Russian Foreign Ministry spokeswoman Maria Zakharova characterized the report as a stunt timed to coincide with British Prime Minister Theresa May’s address to the U.N. General Assembly.
"There is no proof, so they are continuing their information campaign whose main task is to divert attention from the main question: WHAT HAPPENED IN SALISBURY?" Zakharova wrote on Facebook Wednesday, referring to the British town where the poisoning occurred.
President Vladimir Putin's spokesman Dmitry Peskov said the president’s administration had seen the Bellingcat report but dismissed it.

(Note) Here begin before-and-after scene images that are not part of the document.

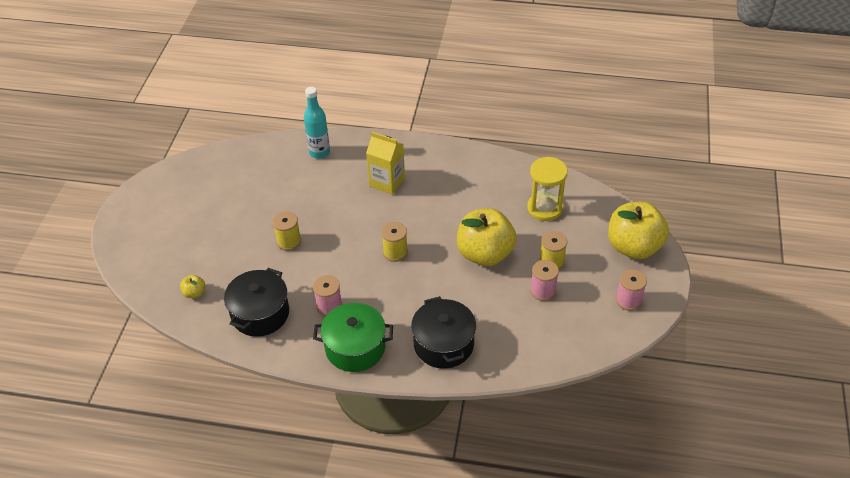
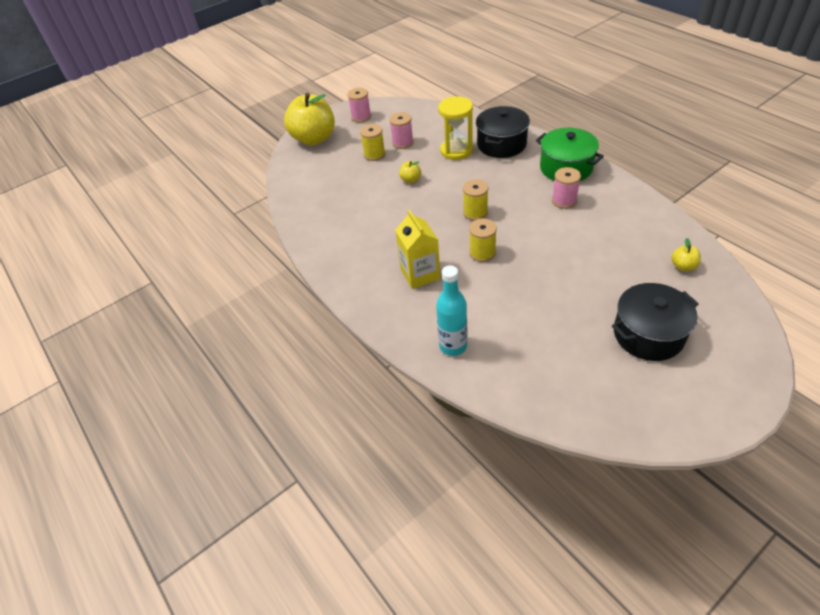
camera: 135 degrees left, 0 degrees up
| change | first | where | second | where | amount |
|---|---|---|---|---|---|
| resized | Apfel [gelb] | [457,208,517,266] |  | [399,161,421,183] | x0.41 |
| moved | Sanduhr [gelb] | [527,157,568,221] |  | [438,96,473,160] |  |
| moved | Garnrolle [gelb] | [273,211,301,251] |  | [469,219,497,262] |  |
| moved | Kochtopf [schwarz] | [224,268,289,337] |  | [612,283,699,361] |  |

"Lots of people look like one another," he said when questioned about the physical similarities between Boshirov and the photo of Chepiga published in the report.
Putin has denied that the men in question are spies, repeatedly identifying them as civilians.
His government has been accused of being behind the March poisoning of Skripal and his daughter Yulia with Novichok, a nerve agent developed in the Soviet era.
The report said the man identified as Chepiga, 39, graduated from the Far-Eastern Military Command Academy, one of the country's top training grounds for marine commandos and special forces.
He is said to have fought in Chechnya and possibly Ukraine, receiving the Hero of Russia award in 2014 for "conducting a peace-keeping mission," probably a reference to the Ukraine conflict.
The report said it was "highly likely" that Putin knew Chepiga as he personally hands out the Hero of Russia awards.